A keylogger is a program that runs in your computer’s
background secretly recording all your keystrokes. Once
your keystrokes are logged, they are hidden away for later
retrieval by the attacker. The attacker then carefully
reviews the information in hopes of finding passwords or
other information that would prove useful to them. For
example, a keylogger can easily obtain confidential emails
and reveal them to any interested outside party willing to
pay for the information.
Keyloggers can be either software or hardware based.
Software-based keyloggers are easy to distribute and
infect, but at the same time are more easily detectable.
Hardware-based keyloggers are more complex and harder to
detect. For all that you know, your keyboard could have a
keylogger chip attached and anything being typed is
recorded into a flash memory sitting inside your keyboard.
Keyloggers have become one of the most powerful
applications used for gathering information in a world
where encrypted traffic is becoming more and more common.
As keyloggers become more advanced, the ability to detect
them becomes more difficult. They can violate a user’s
privacy for months, or even years, without being noticed.
During that time frame, a keylogger can collect a lot of
information about the user it is monitoring. A keylogger
can potential obtain not only passwords and log-in names,
but credit card numbers, bank account details, contacts,
interests, web browsing habits, and much more. All this
collected information can be used to steal user’s personal
documents, money, or even their identity.

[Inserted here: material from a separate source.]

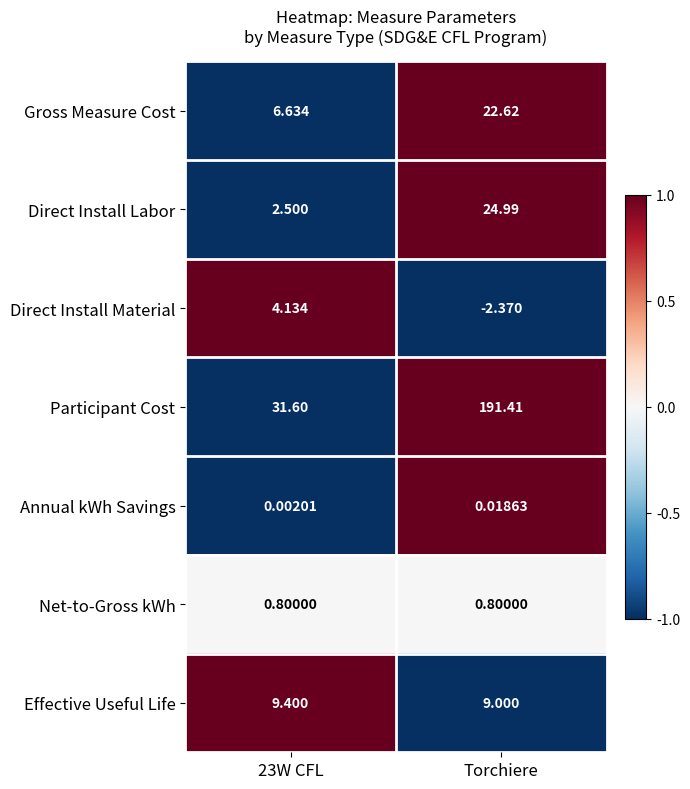

Between 23W CFL and Torchiere, which series saw the biggest shift?

Participant Cost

A keylogger might be as simple as an .exe and a .dll that
is placed in a computer and activated upon boot up via an
entry in the registry. Or, the more sophisticated
keyloggers, such as the Perfect Keylogger or ProBot
Activity Monitor have developed a full line of nasty
abilities including:
· Undetectable in the process list and invisible in
operation
· A kernel keylogger driver that captures keystrokes even
when the user is logged off
· A remote deployment wizard
· The ability to create text snapshots of active
applications
· The ability to capture http post data (including log-
ins/passwords)
· The ability to timestamp record workstation usage
· HTML and text log file export
· Automatic e-mail log file delivery
All keyloggers are not used for illegal purposes. A
variety of other uses have surfaced. Keyloggers have been
used to monitor web sites visited as a means of parental
control over children. They have been actively used to
prevent child pornography and avoid children coming in
contact with dangerous elements on the web. Additionally,
in December, 2001, a federal court ruled that the FBI did
not need a special wiretap order to place a keystroke
logging device on a suspect’s computer. The judge allowed
the FBI to keep details of its key logging device secret
(citing national security concerns). The defendant in the
case, Nicodemo Scarfo Jr., indicted for gambling and loan-
sharking, used encryption to protect a file on his
computer. The FBI used the keystroke logging device to
capture Scarfo’s password and gain access to the needed file.